Aufgabenstellung: Liste alles auf, was laut dem Übungstext die Bilanz der letzten Jahre bei der österreichischen Lebensmittelwirtschaft zeigt.

Übungstext:

Lebensmittelsektor wird von Dynamik der Märkte und des Konsumverhaltens geprägt

Köln (OTS) Die österreichische Lebensmittelwirtschaft steht in einem dynamischen Prozess der Neuorientierung. Seit dem EU-Beitritt ist kein Stein auf dem anderen geblieben. Die Bilanz der letzten Jahre zeigt eine hohe Leistungs- und Anpassungsfähigkeit an neue Rahmenbedingungen, Dynamik und Innovationskraft, aber auch die Kraft, mit negativen Entwicklungen fertig zu werden. Der neue und damit zweite österreichische Lebensmittelbericht über die Jahre 1995 bis 2002 ist allerdings nicht nur eine Rückschau, er zeigt insbesondere auch Trends auf und ist als Leitfaden und Katalysator für die Lebensmittelbranche bei der weiteren Entwicklung gedacht. Dies erklärte Landwirtschaftsminister Josef Pröll bei der Präsentation des 2. Österreichischen Lebensmittelberichts gemeinsam mit der Ernährungswissenschafterin Hanni Rützler im Rahmen der Lebensmittelmesse ANUGA in Köln.

Bereitgestellte Daten:
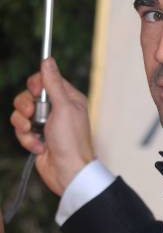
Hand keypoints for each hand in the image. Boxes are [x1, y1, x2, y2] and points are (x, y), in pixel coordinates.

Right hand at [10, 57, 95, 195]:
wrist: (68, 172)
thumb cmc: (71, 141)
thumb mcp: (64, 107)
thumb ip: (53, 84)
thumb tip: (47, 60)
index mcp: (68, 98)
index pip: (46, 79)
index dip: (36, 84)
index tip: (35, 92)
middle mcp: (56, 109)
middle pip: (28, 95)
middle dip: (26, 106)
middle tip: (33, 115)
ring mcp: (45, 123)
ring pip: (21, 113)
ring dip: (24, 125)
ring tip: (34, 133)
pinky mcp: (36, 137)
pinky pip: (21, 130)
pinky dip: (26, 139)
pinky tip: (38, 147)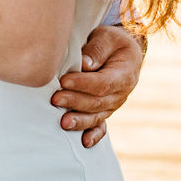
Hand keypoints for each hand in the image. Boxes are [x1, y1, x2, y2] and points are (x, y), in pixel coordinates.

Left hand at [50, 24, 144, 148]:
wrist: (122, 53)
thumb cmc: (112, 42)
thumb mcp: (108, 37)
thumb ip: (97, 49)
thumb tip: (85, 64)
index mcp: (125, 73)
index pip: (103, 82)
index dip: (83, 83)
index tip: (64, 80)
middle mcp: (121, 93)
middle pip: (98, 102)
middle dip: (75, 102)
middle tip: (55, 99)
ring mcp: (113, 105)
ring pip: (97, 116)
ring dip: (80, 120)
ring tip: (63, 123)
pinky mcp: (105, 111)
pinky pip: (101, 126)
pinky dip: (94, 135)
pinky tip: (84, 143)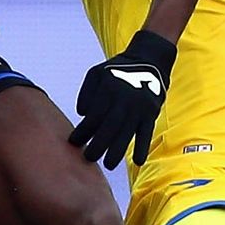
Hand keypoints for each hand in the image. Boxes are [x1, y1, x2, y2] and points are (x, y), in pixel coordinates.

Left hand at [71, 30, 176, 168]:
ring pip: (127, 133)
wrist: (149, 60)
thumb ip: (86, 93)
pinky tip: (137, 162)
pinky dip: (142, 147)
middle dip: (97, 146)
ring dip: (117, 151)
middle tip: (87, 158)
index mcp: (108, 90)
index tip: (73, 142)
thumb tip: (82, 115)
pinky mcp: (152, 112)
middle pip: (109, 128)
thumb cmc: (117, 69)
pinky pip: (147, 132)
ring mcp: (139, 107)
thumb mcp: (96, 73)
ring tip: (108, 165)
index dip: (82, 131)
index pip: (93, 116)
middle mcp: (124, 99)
--
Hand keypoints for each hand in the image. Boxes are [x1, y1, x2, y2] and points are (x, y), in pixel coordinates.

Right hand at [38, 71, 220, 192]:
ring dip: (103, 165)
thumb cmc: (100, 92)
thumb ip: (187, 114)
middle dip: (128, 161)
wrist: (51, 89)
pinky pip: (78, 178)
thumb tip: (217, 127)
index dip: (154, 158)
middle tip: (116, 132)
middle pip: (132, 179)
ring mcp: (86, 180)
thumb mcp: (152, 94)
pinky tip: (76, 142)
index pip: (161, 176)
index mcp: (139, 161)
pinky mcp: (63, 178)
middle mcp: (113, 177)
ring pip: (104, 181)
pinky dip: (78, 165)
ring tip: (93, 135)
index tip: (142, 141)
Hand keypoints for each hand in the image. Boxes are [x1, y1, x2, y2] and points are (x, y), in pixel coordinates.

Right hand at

Ergebnis:
- hohe Leistungs- und Anpassungsfähigkeit an neue Rahmenbedingungen
- Dynamik
- Innovationskraft
- die Kraft, mit negativen Entwicklungen fertig zu werden